Skip to main content

Logs Drilldown Compatibility

This track measures compatibility with the Grafana Logs Drilldown app, not generic Loki clients.

Scope​

  • Grafana datasource resource endpoints consumed by the app
  • Service selection, service-detail log volume, fields, labels, and field values
  • Log frame expectations that affect labels, level coloring, and field visibility

CI And Score​

  • Workflow: compat-drilldown.yaml
  • Score test: TestDrilldownTrackScore
  • Runtime coverage: pinned Grafana runtime plus current-family and previous-family Grafana smoke on PRs, with the fuller Grafana matrix kept for scheduled/manual runs
  • Version matrix: source-contract checks across the current Drilldown family and one family behind

The Drilldown matrix is also a moving window. We support the current app family and one family behind, with the contract list sliding forward as upstream releases move. We do not keep an open-ended tail of older app families.

- _Extracted records_:

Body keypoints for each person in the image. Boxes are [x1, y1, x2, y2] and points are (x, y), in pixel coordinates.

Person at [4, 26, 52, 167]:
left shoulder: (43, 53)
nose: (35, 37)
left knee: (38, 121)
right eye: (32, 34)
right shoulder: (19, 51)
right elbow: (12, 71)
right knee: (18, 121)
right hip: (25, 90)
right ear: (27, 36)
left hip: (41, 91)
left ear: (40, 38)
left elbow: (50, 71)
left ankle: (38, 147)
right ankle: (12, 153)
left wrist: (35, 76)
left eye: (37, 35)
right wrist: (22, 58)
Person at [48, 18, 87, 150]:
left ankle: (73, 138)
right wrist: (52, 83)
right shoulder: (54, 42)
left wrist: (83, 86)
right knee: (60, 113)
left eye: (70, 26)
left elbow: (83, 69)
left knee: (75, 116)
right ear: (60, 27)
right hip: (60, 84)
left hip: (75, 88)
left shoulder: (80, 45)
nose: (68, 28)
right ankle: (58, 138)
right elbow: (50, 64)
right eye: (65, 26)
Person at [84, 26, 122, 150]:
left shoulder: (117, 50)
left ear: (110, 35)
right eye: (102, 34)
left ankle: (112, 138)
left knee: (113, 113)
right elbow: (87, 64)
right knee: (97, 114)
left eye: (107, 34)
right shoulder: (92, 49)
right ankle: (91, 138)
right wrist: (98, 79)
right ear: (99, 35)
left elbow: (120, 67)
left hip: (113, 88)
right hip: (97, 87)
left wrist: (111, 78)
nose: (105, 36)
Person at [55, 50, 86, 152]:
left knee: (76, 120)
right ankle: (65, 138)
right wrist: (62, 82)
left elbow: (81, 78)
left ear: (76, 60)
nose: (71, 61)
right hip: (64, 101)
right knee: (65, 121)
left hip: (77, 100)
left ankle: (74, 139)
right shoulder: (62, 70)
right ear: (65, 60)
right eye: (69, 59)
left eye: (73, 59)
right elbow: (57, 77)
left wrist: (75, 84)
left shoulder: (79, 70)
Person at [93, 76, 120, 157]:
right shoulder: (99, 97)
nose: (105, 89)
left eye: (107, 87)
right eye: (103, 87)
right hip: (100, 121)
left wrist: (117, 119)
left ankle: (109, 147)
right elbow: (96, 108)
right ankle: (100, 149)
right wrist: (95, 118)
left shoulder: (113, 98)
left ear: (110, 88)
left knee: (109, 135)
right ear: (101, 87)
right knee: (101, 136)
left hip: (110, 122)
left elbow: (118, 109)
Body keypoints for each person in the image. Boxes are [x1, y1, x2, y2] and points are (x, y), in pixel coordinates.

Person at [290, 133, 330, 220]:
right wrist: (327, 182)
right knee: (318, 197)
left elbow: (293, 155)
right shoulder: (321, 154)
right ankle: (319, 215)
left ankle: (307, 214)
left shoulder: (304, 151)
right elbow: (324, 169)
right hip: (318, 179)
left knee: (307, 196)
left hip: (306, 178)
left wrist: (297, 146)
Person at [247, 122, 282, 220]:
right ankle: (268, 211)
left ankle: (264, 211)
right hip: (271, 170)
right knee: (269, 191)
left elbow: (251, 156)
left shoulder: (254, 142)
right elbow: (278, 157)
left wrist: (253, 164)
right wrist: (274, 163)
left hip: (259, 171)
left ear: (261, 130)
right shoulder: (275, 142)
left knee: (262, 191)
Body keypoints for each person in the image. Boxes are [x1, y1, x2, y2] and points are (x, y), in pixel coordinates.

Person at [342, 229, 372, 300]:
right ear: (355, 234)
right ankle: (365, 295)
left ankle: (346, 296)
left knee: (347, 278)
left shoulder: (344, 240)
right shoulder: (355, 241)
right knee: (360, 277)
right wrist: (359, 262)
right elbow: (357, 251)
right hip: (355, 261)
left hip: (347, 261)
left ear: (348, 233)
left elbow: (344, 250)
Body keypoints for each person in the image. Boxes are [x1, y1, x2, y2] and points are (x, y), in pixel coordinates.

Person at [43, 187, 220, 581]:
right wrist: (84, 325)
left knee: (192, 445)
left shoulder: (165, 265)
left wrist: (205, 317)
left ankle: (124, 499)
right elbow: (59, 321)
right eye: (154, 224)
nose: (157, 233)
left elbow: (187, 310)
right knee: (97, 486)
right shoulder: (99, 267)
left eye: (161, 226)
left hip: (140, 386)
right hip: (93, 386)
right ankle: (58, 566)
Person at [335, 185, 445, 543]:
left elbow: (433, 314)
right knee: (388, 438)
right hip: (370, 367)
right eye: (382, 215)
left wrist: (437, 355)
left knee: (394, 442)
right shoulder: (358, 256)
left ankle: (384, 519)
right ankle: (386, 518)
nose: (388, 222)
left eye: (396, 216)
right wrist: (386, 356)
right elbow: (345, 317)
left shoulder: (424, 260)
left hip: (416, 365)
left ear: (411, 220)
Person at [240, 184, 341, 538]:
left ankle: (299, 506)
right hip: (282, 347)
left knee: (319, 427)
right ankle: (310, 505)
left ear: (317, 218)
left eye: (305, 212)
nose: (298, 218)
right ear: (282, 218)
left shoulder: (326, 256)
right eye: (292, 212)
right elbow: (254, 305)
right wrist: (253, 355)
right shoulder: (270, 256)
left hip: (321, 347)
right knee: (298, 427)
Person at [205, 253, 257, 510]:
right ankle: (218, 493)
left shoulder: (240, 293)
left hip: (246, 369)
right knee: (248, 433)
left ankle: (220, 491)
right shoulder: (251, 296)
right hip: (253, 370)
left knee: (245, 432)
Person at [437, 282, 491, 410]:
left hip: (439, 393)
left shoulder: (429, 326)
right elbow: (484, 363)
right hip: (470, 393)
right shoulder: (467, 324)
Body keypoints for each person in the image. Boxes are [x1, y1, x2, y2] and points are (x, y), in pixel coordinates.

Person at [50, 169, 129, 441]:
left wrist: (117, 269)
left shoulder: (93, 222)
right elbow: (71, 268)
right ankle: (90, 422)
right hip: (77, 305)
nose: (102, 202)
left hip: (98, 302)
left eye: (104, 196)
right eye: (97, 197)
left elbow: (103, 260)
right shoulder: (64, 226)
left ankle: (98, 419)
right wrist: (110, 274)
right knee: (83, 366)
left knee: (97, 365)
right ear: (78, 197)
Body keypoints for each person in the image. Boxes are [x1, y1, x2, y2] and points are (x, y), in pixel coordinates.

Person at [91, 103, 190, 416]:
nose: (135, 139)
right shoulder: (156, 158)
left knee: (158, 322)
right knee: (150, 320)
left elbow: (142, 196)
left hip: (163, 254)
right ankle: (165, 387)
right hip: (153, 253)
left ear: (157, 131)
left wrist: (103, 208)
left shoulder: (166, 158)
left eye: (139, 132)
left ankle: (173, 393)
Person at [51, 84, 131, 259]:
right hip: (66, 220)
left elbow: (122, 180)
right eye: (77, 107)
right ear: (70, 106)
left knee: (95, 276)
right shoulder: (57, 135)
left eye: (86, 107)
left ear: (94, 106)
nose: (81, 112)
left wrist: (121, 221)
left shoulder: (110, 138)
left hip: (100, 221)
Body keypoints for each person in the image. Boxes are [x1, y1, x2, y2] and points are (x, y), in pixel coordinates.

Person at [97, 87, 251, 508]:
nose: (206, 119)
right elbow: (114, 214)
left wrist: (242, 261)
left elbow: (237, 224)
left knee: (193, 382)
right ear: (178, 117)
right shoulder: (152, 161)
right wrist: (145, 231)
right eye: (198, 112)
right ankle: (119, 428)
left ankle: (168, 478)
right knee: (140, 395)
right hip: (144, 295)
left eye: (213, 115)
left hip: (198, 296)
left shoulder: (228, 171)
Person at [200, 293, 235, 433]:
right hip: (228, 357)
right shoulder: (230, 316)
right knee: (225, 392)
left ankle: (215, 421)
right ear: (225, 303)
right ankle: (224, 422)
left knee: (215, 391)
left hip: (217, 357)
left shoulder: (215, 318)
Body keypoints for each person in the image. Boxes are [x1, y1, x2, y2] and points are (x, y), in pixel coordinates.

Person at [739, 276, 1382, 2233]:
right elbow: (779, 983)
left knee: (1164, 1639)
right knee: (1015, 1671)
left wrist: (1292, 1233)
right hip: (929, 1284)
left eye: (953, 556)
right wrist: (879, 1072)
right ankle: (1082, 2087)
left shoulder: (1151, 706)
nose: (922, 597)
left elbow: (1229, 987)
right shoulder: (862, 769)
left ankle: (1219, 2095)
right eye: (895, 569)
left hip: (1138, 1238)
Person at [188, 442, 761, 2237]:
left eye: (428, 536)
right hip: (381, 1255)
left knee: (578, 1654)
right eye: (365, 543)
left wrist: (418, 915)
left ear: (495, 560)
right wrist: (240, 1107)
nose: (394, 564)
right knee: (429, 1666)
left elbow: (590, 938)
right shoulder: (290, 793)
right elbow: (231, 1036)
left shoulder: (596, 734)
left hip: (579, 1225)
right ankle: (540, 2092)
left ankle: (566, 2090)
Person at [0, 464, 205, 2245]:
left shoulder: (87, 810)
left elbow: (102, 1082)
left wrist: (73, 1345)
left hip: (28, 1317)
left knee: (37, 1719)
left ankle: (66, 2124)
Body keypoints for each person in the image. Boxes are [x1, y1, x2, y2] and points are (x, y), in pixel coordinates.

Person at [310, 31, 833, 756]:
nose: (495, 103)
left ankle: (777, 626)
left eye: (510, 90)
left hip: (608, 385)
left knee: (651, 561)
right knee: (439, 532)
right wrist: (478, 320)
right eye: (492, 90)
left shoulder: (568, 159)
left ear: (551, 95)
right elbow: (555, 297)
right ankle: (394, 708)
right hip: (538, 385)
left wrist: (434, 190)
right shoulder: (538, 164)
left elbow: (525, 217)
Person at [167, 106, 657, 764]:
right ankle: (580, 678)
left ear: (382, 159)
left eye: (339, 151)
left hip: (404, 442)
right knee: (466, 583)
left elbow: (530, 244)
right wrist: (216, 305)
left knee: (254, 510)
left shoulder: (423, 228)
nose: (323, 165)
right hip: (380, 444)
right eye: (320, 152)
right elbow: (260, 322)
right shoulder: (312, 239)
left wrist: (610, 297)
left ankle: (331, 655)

- _Exercise description_: Based on the Logs Drilldown compatibility page, do the following statements agree with it? Answer yes or no for each and quote the words of the page that decide it. (a) The track measures compatibility with generic Loki clients. (b) The fuller Grafana matrix runs on every PR. (c) Support covers the current app family and one family behind.

- _Problem solution_:
(a) No: "This track measures compatibility with the Grafana Logs Drilldown app, not generic Loki clients."
(b) No: "with the fuller Grafana matrix kept for scheduled/manual runs"
(c) Yes: "We support the current app family and one family behind"